History repeats itself - only differently. This contradictory phrase notes the inherent difficulty in forecasting the future. More often than not the soothsayers get it wrong. The comment making the rounds is that fund of hedge funds (FoHFs) have seen their day and will be replaced by multi-strategy funds. Should one believe this to be correct? Any trend forecasted indefinitely into the future is incorrect in its assumptions. Does a 7% growth rate in public sector jobs imply one day in the future everyone will be working for the government?)
Yes, with FoHFs there is a second layer of fees and some of the benefits of FoHFs can be achieved with multi-strategy funds. However the key word is "some" not all. Multi-strategy funds can replicate diversification by strategy. However, this brings us to a "Jack of All Trades" scenario. The best managers in our industry have generally concentrated on a single or narrow group of strategies. The question to ask yourself is whether your chosen multi-strategy manager can assemble and effectively manage top-tier talent across multiple strategies. This is a far more difficult task than initially perceived and is compounded by the widely differing needs of managers of varying and divergent strategies.
Provided that multi-strategy funds can meet your needs by diversification of strategies, you still lack the safety net of being optimally diversified by number of funds. Few to no multi-strategy funds employ as many separate funds as a well diversified FoHF.
This brings us to the most compelling argument that FoHFs should not be replaced by multi-strategy funds - operational risk. Fund of hedge funds mitigate the operational risk of the underlying managers with diversification by sheer numbers. The oft-cited study by Capco showed that approximately 55% of fund failures were attributed to operational difficulties. In FoHFs, this risk is spread over 20, 30 or more management firms. With a multi-strategy fund, this risk is concentrated within one firm. Should this given asset manager have company-wide operational problems, it will extend to each of the components of their multi-strategy funds.
While we are comparing apples to oranges, FoHFs themselves are undergoing changes. Within the FoHF universe, we see a lot of consolidation and some believe that smaller and mid-size FoHFs will disappear. Many would agree that the ease of entry for new FoHFs is too low and that the bar should be raised. There is a growing consensus that the real problem in the industry is a "wall of mediocrity". So, what do smaller FoHFs have to offer that their multi-billion dollar cousins do not?
Small and mid-size FoHFs add value in that
- They provide "bundling" of small managers. Smaller FoHFs are able to spread investment across talented new and/or smaller managers that due to their size and circumstances would not attract institutional size investment.
They provide local due diligence. A FoHF specialising in a certain geographical area has an advantage over many of the larger fund houses which concentrate on the more widely invested areas.
They may provide geographic area expertise in their distinct markets. At a minimum they may offer themselves as a potential joint venture partner to enter a new area.

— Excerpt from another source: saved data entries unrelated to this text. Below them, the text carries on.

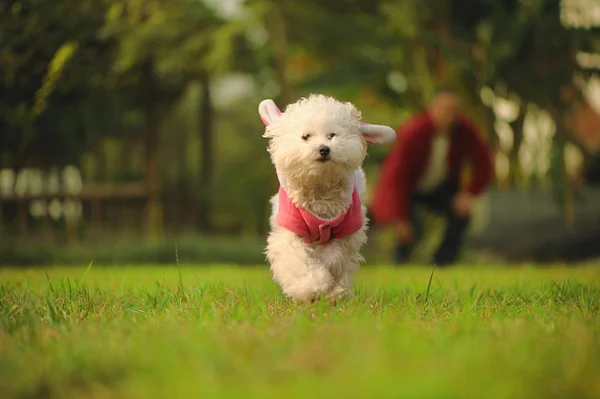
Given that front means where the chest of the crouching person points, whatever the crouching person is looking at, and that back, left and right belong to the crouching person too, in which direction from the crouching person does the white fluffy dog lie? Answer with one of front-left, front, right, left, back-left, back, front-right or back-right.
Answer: front

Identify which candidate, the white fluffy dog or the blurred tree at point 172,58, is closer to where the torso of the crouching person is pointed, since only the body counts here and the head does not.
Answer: the white fluffy dog

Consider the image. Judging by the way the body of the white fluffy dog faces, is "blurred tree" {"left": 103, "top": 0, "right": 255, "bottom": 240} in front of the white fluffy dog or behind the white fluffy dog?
behind

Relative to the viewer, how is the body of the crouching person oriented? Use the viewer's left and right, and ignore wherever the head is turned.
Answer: facing the viewer

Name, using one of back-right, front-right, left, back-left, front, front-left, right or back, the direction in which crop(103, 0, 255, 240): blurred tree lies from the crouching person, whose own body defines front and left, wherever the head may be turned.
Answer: back-right

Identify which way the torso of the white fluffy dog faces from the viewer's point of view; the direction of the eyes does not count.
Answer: toward the camera

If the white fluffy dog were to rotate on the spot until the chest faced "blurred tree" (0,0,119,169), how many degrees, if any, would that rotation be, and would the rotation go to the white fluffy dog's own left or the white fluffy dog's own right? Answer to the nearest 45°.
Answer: approximately 135° to the white fluffy dog's own right

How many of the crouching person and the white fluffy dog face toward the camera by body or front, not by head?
2
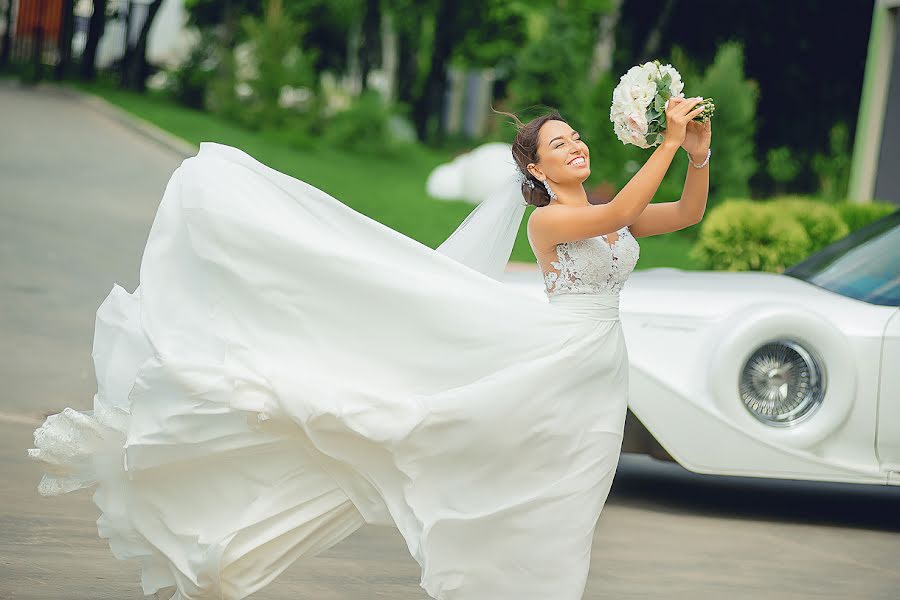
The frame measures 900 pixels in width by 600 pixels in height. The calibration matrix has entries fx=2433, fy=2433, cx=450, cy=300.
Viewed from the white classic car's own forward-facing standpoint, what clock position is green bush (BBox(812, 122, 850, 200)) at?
The green bush is roughly at 3 o'clock from the white classic car.

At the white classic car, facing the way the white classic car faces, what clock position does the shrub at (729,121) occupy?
The shrub is roughly at 3 o'clock from the white classic car.

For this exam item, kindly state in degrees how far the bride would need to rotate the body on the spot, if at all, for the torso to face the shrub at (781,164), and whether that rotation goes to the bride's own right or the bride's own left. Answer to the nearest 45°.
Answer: approximately 135° to the bride's own left

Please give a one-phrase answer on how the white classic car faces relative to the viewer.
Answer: facing to the left of the viewer

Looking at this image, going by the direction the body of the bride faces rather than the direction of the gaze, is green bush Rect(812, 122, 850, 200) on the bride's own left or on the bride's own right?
on the bride's own left

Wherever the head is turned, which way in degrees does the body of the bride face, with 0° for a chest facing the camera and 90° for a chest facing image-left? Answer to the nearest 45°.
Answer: approximately 315°

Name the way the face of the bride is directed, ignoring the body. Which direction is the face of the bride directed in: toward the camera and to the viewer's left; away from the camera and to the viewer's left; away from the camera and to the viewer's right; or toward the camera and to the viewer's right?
toward the camera and to the viewer's right

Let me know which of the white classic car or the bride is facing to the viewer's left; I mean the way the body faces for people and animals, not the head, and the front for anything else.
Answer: the white classic car

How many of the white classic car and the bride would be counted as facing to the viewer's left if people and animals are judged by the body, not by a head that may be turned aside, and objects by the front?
1

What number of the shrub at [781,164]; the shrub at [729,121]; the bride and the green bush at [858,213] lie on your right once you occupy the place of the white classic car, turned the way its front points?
3

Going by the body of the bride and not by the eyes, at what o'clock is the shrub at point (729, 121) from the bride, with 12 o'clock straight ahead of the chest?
The shrub is roughly at 8 o'clock from the bride.

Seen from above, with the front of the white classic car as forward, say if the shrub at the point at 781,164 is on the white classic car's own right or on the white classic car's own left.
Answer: on the white classic car's own right

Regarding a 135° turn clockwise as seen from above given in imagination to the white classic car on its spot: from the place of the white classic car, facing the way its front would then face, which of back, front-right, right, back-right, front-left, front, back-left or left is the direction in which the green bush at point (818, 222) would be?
front-left
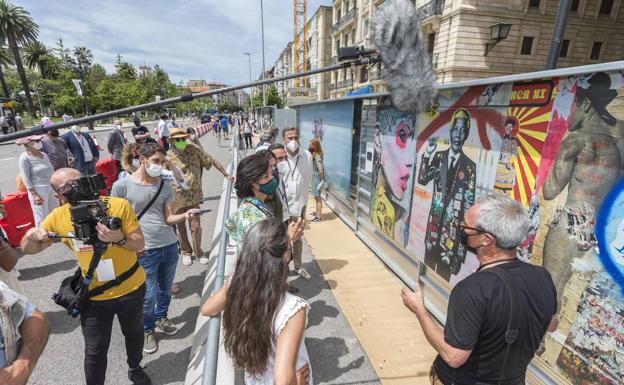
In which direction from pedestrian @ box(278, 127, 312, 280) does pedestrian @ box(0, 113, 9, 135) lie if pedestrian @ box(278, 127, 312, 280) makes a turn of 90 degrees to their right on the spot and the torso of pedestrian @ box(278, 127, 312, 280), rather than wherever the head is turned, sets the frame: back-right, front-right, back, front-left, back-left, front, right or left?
front-right

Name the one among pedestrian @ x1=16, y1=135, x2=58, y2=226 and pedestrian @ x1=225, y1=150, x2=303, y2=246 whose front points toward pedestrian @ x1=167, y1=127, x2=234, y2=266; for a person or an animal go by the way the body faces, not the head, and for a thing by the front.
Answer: pedestrian @ x1=16, y1=135, x2=58, y2=226

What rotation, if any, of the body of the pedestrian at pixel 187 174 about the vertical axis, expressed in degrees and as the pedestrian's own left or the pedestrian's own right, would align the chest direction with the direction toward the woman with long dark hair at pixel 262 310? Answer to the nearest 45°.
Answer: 0° — they already face them

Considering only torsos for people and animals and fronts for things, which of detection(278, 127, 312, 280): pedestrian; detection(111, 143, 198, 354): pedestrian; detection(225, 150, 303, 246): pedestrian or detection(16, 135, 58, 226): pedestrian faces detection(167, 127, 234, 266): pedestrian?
detection(16, 135, 58, 226): pedestrian

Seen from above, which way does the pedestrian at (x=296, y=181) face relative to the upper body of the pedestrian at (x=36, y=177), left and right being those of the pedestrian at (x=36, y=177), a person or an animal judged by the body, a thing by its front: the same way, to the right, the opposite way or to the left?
to the right
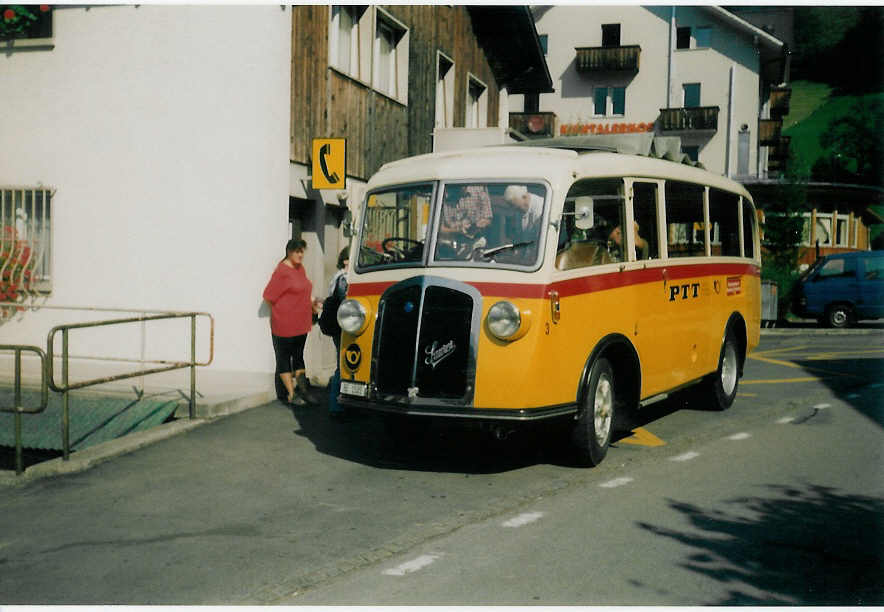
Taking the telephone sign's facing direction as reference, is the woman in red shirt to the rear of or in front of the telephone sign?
in front

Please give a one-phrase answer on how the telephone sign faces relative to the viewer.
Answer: facing the viewer

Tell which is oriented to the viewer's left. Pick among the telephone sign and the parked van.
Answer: the parked van

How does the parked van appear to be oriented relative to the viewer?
to the viewer's left

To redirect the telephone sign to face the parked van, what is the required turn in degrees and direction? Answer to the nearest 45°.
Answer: approximately 135° to its left

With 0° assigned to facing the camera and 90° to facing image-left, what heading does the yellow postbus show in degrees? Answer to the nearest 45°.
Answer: approximately 45°

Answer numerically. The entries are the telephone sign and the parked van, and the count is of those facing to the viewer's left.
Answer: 1

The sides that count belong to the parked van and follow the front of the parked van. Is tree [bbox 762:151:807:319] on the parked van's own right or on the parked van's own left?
on the parked van's own right

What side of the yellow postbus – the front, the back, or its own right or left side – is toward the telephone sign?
right
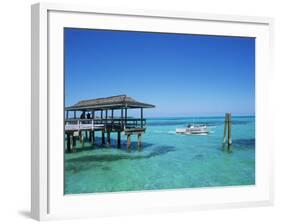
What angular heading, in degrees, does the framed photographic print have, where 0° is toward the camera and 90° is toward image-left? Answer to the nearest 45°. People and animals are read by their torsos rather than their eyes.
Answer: approximately 315°
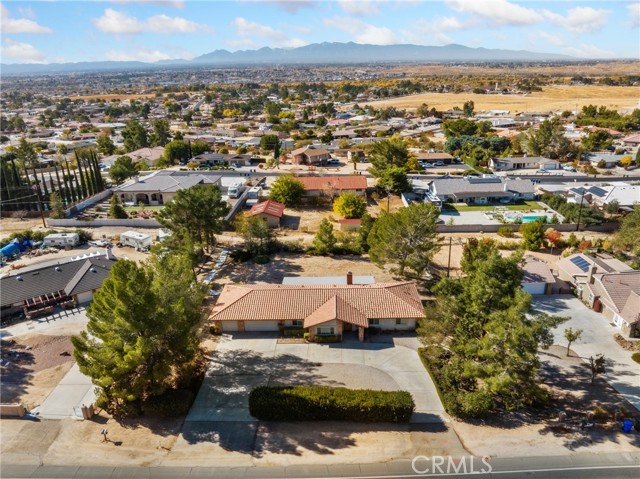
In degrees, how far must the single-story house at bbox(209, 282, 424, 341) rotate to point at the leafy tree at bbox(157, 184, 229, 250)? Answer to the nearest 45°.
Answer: approximately 135° to its right

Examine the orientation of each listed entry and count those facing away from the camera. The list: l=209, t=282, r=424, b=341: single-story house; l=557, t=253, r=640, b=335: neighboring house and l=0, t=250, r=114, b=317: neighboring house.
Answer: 0

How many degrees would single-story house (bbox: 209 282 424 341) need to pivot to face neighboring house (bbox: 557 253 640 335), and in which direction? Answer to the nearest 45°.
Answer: approximately 90° to its left

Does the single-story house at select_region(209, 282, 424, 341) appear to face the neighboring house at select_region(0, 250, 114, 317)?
no

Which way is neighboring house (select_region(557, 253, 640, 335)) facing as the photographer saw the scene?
facing the viewer and to the left of the viewer

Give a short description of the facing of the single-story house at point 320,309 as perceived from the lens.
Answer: facing the viewer

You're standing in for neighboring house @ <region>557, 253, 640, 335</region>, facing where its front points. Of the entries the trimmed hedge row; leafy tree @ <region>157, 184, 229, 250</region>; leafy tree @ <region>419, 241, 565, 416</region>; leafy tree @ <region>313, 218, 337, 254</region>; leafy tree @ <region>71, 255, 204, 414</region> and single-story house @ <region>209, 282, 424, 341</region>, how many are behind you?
0

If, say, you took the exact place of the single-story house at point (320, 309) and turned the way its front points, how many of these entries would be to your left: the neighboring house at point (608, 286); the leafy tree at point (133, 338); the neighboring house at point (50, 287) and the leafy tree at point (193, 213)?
1

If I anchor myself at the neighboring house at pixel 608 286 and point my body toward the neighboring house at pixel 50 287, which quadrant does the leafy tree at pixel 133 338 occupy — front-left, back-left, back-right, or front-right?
front-left

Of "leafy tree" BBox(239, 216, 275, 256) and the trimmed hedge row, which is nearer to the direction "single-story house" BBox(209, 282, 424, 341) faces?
the trimmed hedge row

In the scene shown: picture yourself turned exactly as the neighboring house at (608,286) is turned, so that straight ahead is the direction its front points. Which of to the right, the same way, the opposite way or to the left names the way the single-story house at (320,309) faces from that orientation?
to the left

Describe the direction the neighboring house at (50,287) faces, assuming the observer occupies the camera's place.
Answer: facing the viewer and to the right of the viewer

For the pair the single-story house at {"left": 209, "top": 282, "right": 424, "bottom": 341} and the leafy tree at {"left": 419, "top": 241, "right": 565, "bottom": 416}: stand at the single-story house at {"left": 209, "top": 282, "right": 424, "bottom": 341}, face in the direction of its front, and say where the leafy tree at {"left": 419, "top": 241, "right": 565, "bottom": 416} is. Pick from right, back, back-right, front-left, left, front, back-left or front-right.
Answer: front-left

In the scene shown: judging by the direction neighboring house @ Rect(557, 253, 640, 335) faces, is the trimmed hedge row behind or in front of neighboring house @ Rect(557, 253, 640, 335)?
in front
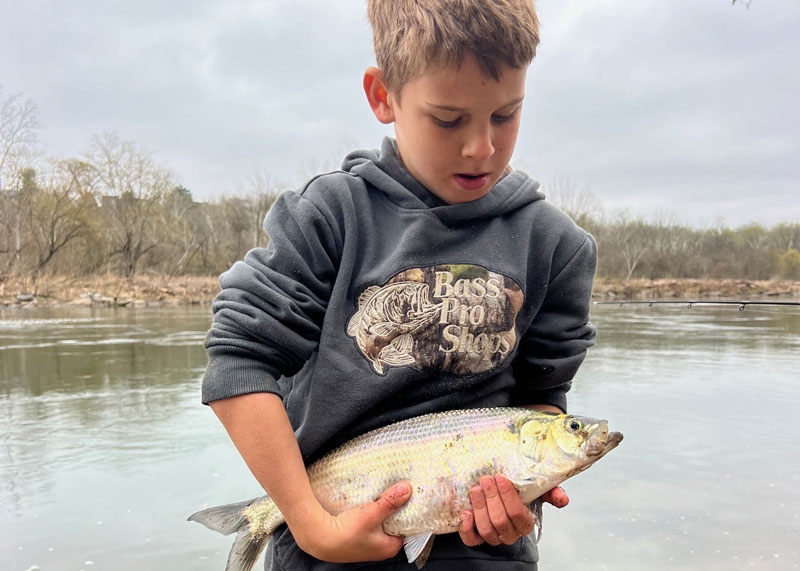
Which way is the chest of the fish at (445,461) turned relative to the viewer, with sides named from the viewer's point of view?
facing to the right of the viewer

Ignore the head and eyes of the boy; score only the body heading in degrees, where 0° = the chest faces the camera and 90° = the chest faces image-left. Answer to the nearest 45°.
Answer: approximately 0°

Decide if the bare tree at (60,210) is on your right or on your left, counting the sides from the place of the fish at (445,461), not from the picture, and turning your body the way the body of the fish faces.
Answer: on your left

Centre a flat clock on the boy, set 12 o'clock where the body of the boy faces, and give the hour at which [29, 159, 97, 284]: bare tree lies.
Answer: The bare tree is roughly at 5 o'clock from the boy.
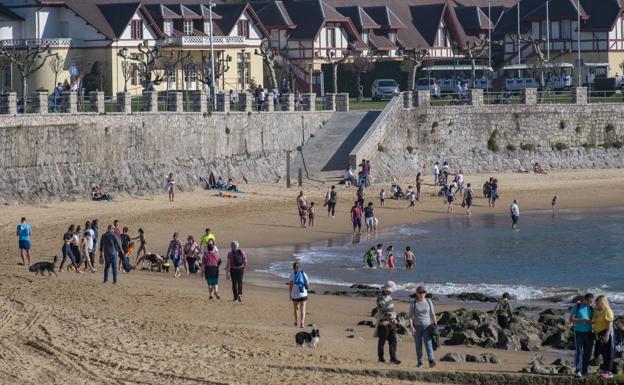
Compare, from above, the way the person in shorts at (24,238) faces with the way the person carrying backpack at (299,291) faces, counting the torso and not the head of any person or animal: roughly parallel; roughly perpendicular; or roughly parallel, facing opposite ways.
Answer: roughly parallel
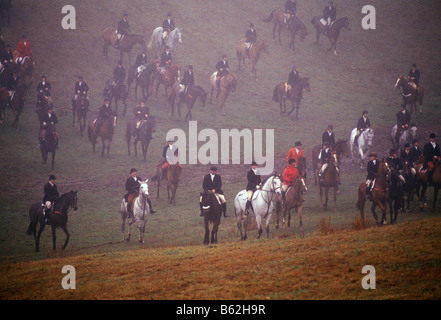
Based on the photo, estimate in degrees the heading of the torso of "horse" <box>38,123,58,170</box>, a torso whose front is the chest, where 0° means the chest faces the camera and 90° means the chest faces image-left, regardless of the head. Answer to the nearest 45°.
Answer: approximately 0°

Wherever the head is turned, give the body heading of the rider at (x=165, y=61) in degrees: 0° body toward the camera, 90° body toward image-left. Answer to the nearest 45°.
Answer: approximately 315°

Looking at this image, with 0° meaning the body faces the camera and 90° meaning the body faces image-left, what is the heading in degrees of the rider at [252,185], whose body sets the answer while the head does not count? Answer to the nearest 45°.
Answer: approximately 315°

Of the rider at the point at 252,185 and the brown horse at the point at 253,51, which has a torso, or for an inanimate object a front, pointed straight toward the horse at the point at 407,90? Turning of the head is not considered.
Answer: the brown horse

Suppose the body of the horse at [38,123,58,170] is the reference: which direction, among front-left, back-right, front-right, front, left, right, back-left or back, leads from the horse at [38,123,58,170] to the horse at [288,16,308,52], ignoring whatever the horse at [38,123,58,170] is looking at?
back-left

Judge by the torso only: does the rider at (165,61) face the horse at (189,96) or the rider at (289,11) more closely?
the horse

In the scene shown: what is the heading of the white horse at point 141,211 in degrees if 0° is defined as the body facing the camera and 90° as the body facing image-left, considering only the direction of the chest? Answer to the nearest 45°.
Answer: approximately 315°

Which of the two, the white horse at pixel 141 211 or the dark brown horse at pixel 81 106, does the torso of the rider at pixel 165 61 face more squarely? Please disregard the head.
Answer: the white horse

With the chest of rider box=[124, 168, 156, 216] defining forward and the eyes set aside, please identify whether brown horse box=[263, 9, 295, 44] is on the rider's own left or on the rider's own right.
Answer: on the rider's own left
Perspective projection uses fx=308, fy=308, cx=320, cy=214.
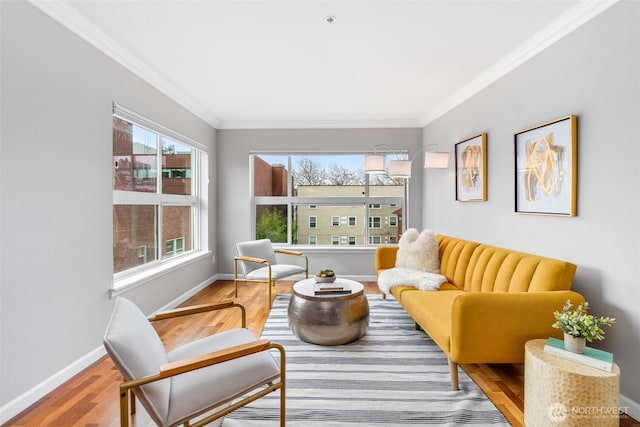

Lastly, they can provide a myriad of bespoke offerings to HNWs and family offices that may not be offered by the largest of the FoHF managers.
A primary argument promoted by FoHF naysayers is that the second layer of fees substantially erodes returns to investors. However, in comparing recent returns by selected indices there seems to be negligible differences. One data provider's indices show their multi-strategy composite to be only 0.02% greater than their FoHF composite during the same 12-month rolling period.
So what is happening in the FoHF space now? In one study, over the last year a representative cross-section of FoHFs from continental Europe, the UK and North America showed an increase of 56% on an AUM-weighted basis to July of this year and 62% on an equal-weighted basis. The bulk of the growth in their AUM (85%) came from inflows of institutional investor money, with the rest made up of HNW inflows and performance gain over the period. So are FoHFs dead? The real picture is summed up in the statement once made by Mark Twain "I regret to inform that the news of my untimely death has been greatly exaggerated".